Exercise directions
Without the images, reproduce every entry exactly.

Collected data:
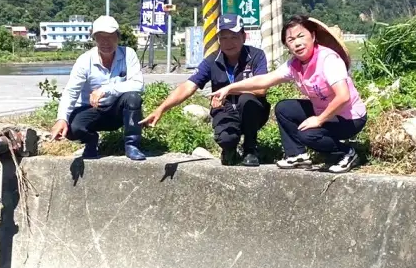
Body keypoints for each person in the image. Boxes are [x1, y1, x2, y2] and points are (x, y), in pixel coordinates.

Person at [214, 15, 367, 173]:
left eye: (301, 36)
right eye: (291, 39)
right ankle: (297, 155)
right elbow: (264, 80)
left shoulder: (328, 59)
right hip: (324, 110)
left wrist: (319, 120)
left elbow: (343, 97)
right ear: (287, 45)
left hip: (350, 118)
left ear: (313, 37)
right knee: (284, 108)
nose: (297, 43)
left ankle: (346, 153)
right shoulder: (294, 64)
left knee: (307, 135)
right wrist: (229, 88)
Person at [143, 14, 269, 166]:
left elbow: (261, 88)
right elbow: (188, 86)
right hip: (224, 108)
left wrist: (228, 90)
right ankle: (229, 149)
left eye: (234, 37)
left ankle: (250, 149)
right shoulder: (211, 61)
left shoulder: (256, 55)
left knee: (247, 99)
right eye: (223, 37)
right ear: (218, 40)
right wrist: (161, 109)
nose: (229, 43)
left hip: (252, 111)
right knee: (227, 139)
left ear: (244, 36)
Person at [50, 15, 146, 161]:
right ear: (94, 39)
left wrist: (105, 89)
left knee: (133, 97)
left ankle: (132, 145)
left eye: (110, 37)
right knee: (71, 127)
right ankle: (91, 141)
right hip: (92, 110)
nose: (105, 42)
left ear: (118, 38)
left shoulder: (128, 54)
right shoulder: (84, 60)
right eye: (100, 37)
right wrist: (61, 118)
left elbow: (138, 84)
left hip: (116, 110)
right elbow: (71, 91)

Response box
Body keypoints for each person in the image. Boxes are [x1, y1, x2, y2] and points are (x, y), in pixel coordinates.

Person at [214, 15, 367, 173]:
left eye: (301, 36)
right eye: (291, 39)
right ankle: (297, 155)
right elbow: (264, 80)
left shoulder: (328, 59)
right hip: (324, 110)
left wrist: (319, 120)
left elbow: (343, 97)
right ear: (287, 45)
left hip: (350, 118)
left ear: (313, 37)
right knee: (284, 108)
nose: (297, 43)
left ankle: (346, 153)
right shoulder: (294, 64)
left knee: (307, 135)
right wrist: (229, 88)
Person at [143, 14, 269, 166]:
left elbow: (261, 88)
right elbow: (188, 86)
right hip: (224, 108)
left wrist: (228, 90)
right ankle: (229, 149)
left eye: (234, 37)
left ankle: (250, 149)
right shoulder: (211, 61)
left shoulder: (256, 55)
left knee: (247, 99)
right eye: (223, 37)
right ear: (218, 40)
right wrist: (161, 109)
nose: (229, 43)
left hip: (252, 111)
right knee: (227, 139)
left ear: (244, 36)
Person at [50, 15, 146, 161]:
right ear: (94, 39)
left wrist: (105, 89)
left knee: (133, 97)
left ankle: (132, 145)
left eye: (110, 37)
right knee: (71, 127)
right ankle: (91, 141)
right hip: (92, 110)
nose: (105, 42)
left ear: (118, 38)
left shoulder: (128, 54)
right shoulder: (84, 60)
right eye: (100, 37)
right wrist: (61, 118)
left elbow: (138, 84)
left hip: (116, 110)
right elbow: (71, 91)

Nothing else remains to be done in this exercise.